“Just having a pile of data is not that useful,” says Phil Kim, chief technology officer of Bundle. “You have to ask the right questions and process the data in the right way where you can do meaningful analysis.”
While that’s good advice for any company, at Bundle, having well-managed data is critical to operating its new recommender service, called Everybody’s Money. Launched in May 2011 and covering New York City and San Francisco, Everybody’s Money aims to offer customers a “more holistic” recommendation engine for dining and retail establishments, says Jaidev Shergill, CEO and founder of Bundle, an online personal finance service and a spinoff of banking giant Citi. What sets Bundle’s service apart from Yelp, Zagat and similar online guides is how the recommendations are generated: Rather than soliciting opinions from patrons, Bundle uses the anonymized transactions of 25 million Citi credit card holders, cross-indexed with Census Bureau data and other third-party demographic information.
Before the source data can be used, Kim explains, it’s scrubbed of any identifying information, tagged and aggregated to form a picture of each retailer it profiles.
Value for Customers
Credit card transactions offer a better glimpse into the value of an eatery because they track how many times patrons return and how much they spend each visit, notes Shergill. An establishment with lots of repeat traffic is probably a good bet. Moreover, comparing restaurants’ average bills can help a user identify places that are better values. Two restaurants near one another may each have a loyal following, but the one with the lower average bill may be easier on the wallet.
The software assembled to make these recommendations consists mostly of off-the-shelf tools, many of them open-source. For example, data is stored in MySQL and Microsoft SQL Server databases. The analysis is done using the Apache Hadoop open-source data-processing framework.
The basic data, once it’s stripped of any personal information, is not that different from what you see on your credit card statement: the date of a transaction, the payee and the amount. From this string, Bundle’s algorithms will attempt to derive additional information, such as the type of the business-for example, a restaurant or a shoe store-and its location.
Finally, the data is aggregated and the company forms a picture of each retail outlet based on the buying habits of its credit-card-holding customers. Bundle can see, for example, whether a restaurant is a neighborhood favorite-people from a particular ZIP code frequent it-or if it attracts visitors from out of town.
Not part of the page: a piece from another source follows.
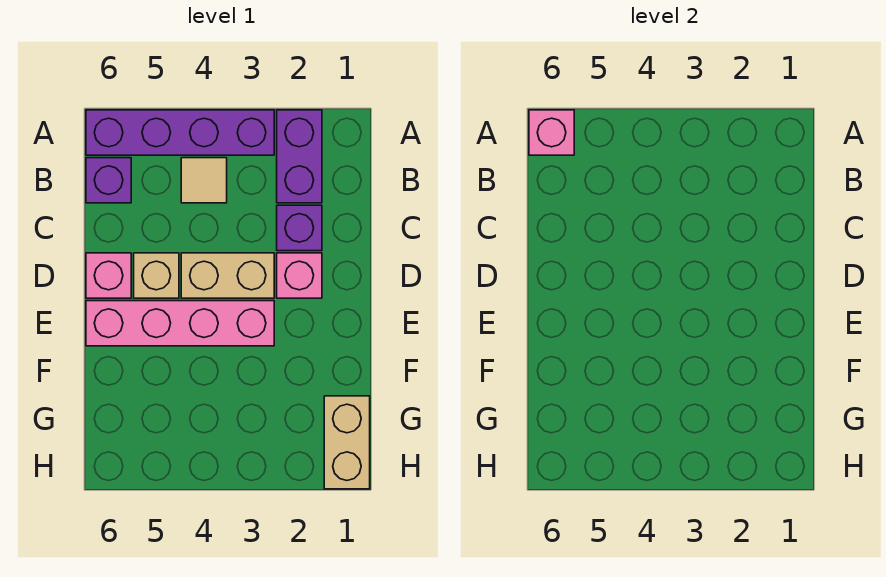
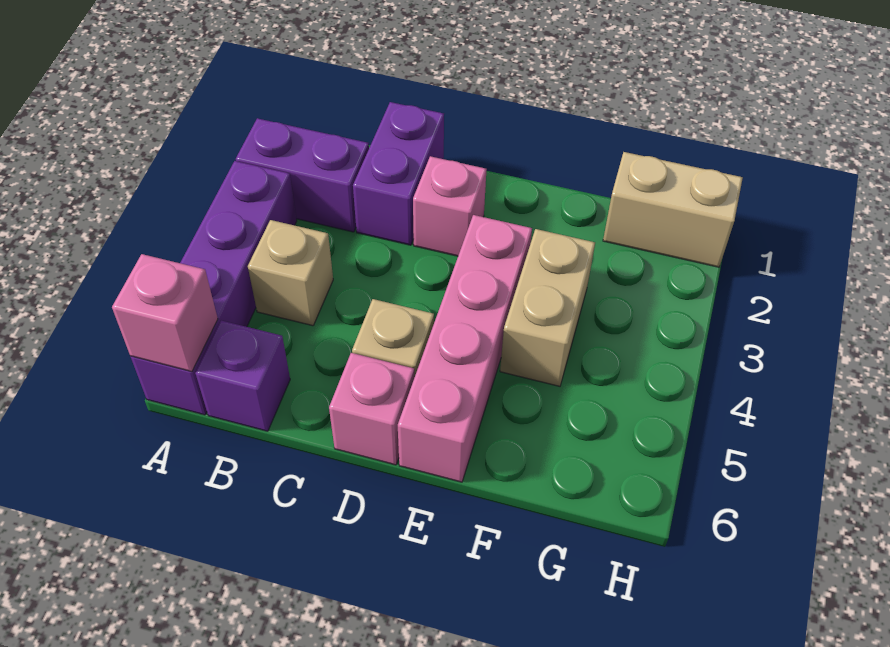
tan 1x1 tile [181,158,227,203] -> tan 1x1 brick [248,220,333,326]
purple 1x1 brick [277,205,322,251] -> purple 1x2 brick [353,102,444,245]
tan 1x2 brick [181,253,274,298] -> tan 1x2 brick moved to [500,229,595,386]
And by combining that information with external demographic data, it can report on the characteristics of patrons, such as their average age, their affluence, and even how often they eat out.
Data that has been cleansed and tagged can easily be reused, so Kim and his team are searching for more ways to do so. One idea: combining transaction information with the personal financial data users track with Bundle’s My Money tool, to provide recommendations and money-saving tips based on users’ behavior and preferences.